In 2009 there were a seemingly endless number of investment opportunities available in Washington, D.C. with very little financing available that could be applied towards those potential purchases. For the most part, financing was only available for stabilized properties, and as market conditions worsened, a greater number of distressed and otherwise troubled properties were entering the market without the ability to be purchased, except through all cash purchases. Hard money lenders were not even lending.
Banks responded quickly to the numerous loans that went unpaid and their collective foreclosure efforts ultimately resulted in a large number of Bank REO’s (Real Estate Owned By Banks). Bidding participants at the foreclosure auctions often were unwilling to pay the loan balance amounts owed in order to “win” ownership of properties in foreclosure and so the culmination of the foreclosure process resulted in banks taking possession and ownership. This resulted in banks owning an unprecedented number of foreclosed properties (in Washington, D.C. and throughout the U.S.). Prior to the banks individually and collectively adjusting the rate at which their foreclosed upon REO properties would be released to the market, there was a scramble to remove these REO properties from their balance sheets, resulting in both a glut of foreclosure offerings in the market and a willingness by the banks to sell at significant discounts. These factors helped propel the housing price downward spiral, ultimately creating a buying opportunity.
Equilibrium recognized this purchase opportunity and instead of moving forward with one or two purchases at a time (as had been our previous mode of operation), Equilibrium mobilized its efforts and raised a fund specifically to address the opportunity. The Fund ultimately purchased, developed, transformed and sold a total of 16 properties, utilizing minimal financing. In addition to generating exceptional financial returns, we were able to stabilize several blighted properties that were problems for their respective communities and we were at the forefront of the revitalization of several Washington, DC neighborhoods.

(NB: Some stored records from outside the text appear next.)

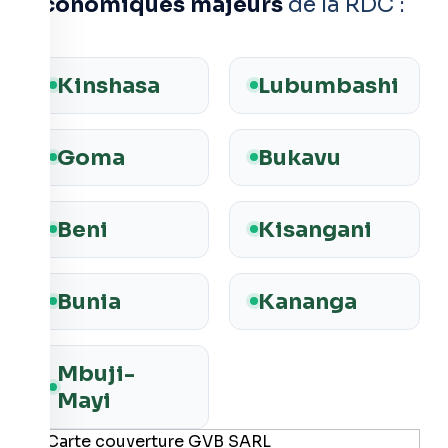
économiques majeurs
de la RDC :
Kinshasa
Lubumbashi
Goma
Bukavu
Beni
Kisangani
Bunia
Kananga
Mbuji-
Mayi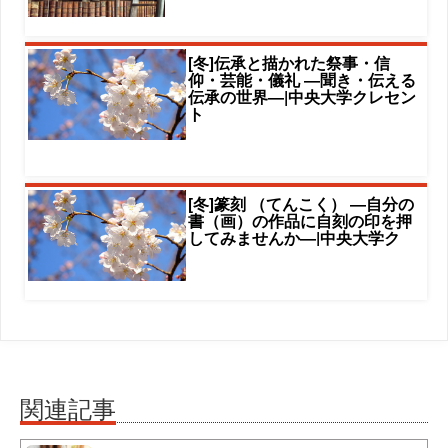
[冬]伝承と描かれた祭事・信
仰・芸能・儀礼 ―聞き・伝える
伝承の世界―|中央大学クレセン
ト
[冬]篆刻 （てんこく） ―自分の
書（画）の作品に自刻の印を押
してみませんか―|中央大学ク
関連記事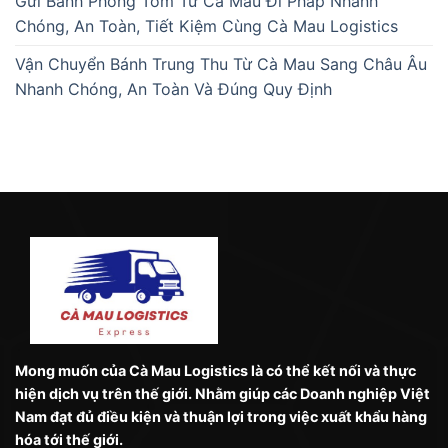
Gửi Bánh Phồng Tôm Từ Cà Mau Đi Pháp Nhanh
Chóng, An Toàn, Tiết Kiệm Cùng Cà Mau Logistics
Vận Chuyển Bánh Trung Thu Từ Cà Mau Sang Châu Âu
Nhanh Chóng, An Toàn Và Đúng Quy Định
Mong muốn của Cà Mau Logistics là có thể kết nối và thực
hiện dịch vụ trên thế giới. Nhằm giúp các Doanh nghiệp Việt
Nam đạt đủ điều kiện và thuận lợi trong việc xuất khẩu hàng
hóa tới thế giới.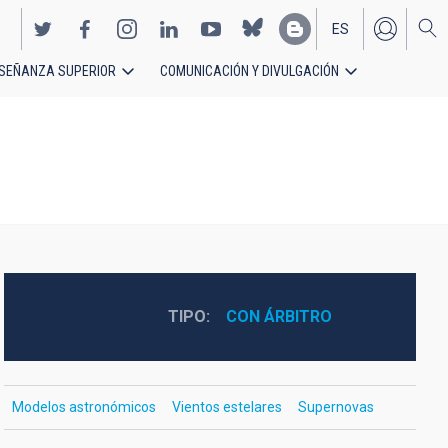
ES
SEÑANZA SUPERIOR
COMUNICACIÓN Y DIVULGACIÓN
EN
TIPO
CON ÁRBITRO
Modelos astronómicos
Vientos estelares
Supernovas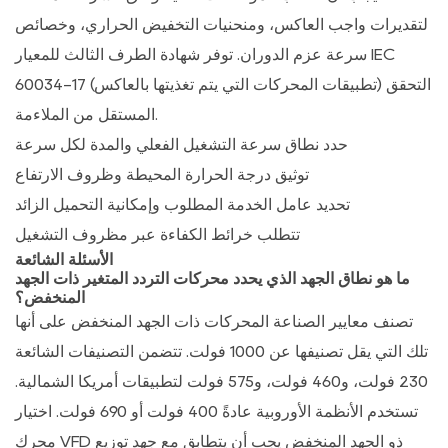
لتقديرات واجب العاكس، ومنحنيات التخفيض الحراري، وخصائص
سرعة عزم الدوران. توفر شهادة الطرف الثالث للمعيار IEC
60034-17 (تطبيقات المحركات التي يتم تغذيتها بالعاكس) التحقق
المستقل من الملاءمة.
حدد نطاق سرعة التشغيل الفعلي والمدة لكل سرعة
توثيق درجة الحرارة المحيطة وظروف الارتفاع
تحديد عامل الخدمة المطلوب وإمكانية التحميل الزائد
تتطلب خرائط الكفاءة عبر مظروف التشغيل
الأسئلة الشائعة
ما هو نطاق الجهد الذي يحدد محركات التردد المتغير ذات الجهد
المنخفض؟
تصنف معايير الصناعة المحركات ذات الجهد المنخفض على أنها
تلك التي يقل تصنيفها عن 1000 فولت. تتضمن التصنيفات الشائعة
230 فولت، و460 فولت، و575 فولت لتطبيقات أمريكا الشمالية.
تستخدم الأنظمة الأوروبية عادةً 400 فولت أو 690 فولت.
اختيار
محرك VFD ذو الجهد المنخفض
يجب أن يتطابق مع جهد توزيع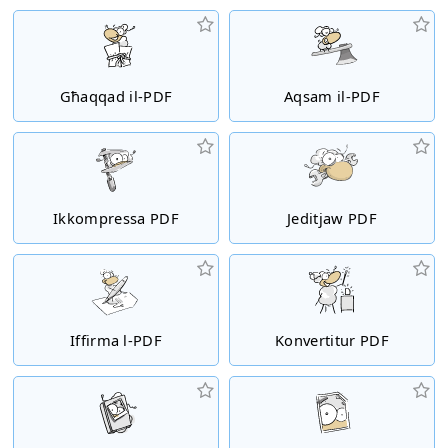
Għaqqad il-PDF
Aqsam il-PDF
Ikkompressa PDF
Jeditjaw PDF
Iffirma l-PDF
Konvertitur PDF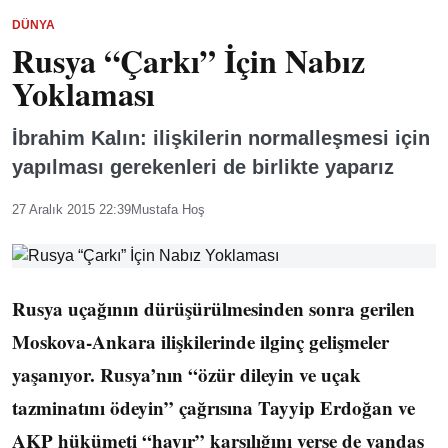
DÜNYA
Rusya “Çarkı” İçin Nabız
Yoklaması
İbrahim Kalın: ilişkilerin normalleşmesi için
yapılması gerekenleri de birlikte yaparız
27 Aralık 2015 22:39
Mustafa Hoş
Rusya uçağının dürüşürülmesinden sonra gerilen
Moskova-Ankara ilişkilerinde ilginç gelişmeler
yaşanıyor. Rusya’nın “özür dileyin ve uçak
tazminatını ödeyin” çağrısına Tayyip Erdoğan ve
AKP hükümeti “hayır” karşılığını verse de yandaş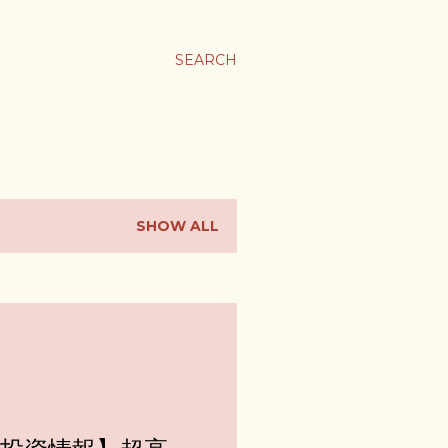
ま
SEARCH
SHOW ALL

Our purchase criteria and strategy was very conservative. A property, post renovation, would not be sold unless EQ was able to sell for 30% or greater return on initial cash investment. Furthermore, each purchase required stabilized underwriting that demonstrated the property’s ability to be cash flow positive and obtain cash-out financing that fully returned purchase and renovation cash invested in the event that the property was not able to be sold immediately post renovation.
With this strategy in place and a focus on Single Family Row Home Conversions into Two Unit Properties (simultaneously creating value while providing increased potential rents and the ability to generate viable cash flow in the event property is not immediately sold) and the rehabilitation of dilapidated 4 unit properties, we were able to resurrect a total of 16 properties, eight (8) of which were four (4) or more unit transformations, six (6) of which were single family or two-unit conversions to two or three-unit properties and 2 of which were actually properties with a commercial component (Mixed Use Development) that also underwent unit count and/or usage transformations.
Nine (9) of the 16 properties purchased were post foreclosure bank owned REO’s that suffered from months (and sometimes years) of extreme neglect as the property passed through that process, with the remaining 7 properties also suffering from similar neglect given that they were purchased as distressed sales. As such, all properties were virtually dilapidated with most being completely uninhabitable, requiring significant development, construction and renovation.
The development effort in many cases was not dissimilar from ground up construction, as only the exterior walls remained at purchase or post demolition, requiring all new construction including joists for each floor and the delivery of all utilities from the street.
In addition to the physical challenges on-site, there were often technical challenges associated with obtaining permits in a reasonable time-frame and avoiding vacant or blighted tax designations (which result in a 5% or 10% of assessed value being taxed) while working to obtain the necessary permits required in order to remedy the vacant or blighted condition of the property in question.
With a dedicated construction team in place, oftentimes working on multiple properties at the same time, Equilibrium established and refined a process that reduced time to market/completion despite the standard permitting obstacles in place. Due to the condition of properties at purchase (shells requiring complete demolition), there was very little to inspect on properties outside of standard structural requirements, allowing us to initiate the architectural planning process prior to close and to move forward with a demolition permit immediately after closing. This implementation approach allowed for construction to begin sooner than would otherwise be possible.
The purchase and sale criteria identified above was strictly adhered to, leading to some immediate sales, some post renovation rentals and some additional 1031 exchange purchases from completed projects, the proceeds from which were reinvested into new renovation/rehab opportunities. A total of 16 properties were purchased and renovated with nine (9) properties sold immediately post renovation, seven (7) properties rented prior to being eventually sold at a greater than 30% return on investment and a total of three (3) properties sold into a 1031 exchange resulting in five (5) tax deferred purchases. Return on Investment for the properties ranged from 31% to 136% (average of 54% and median of 40%) and the Equity Multiple for the entire portfolio was approximately 2.5x.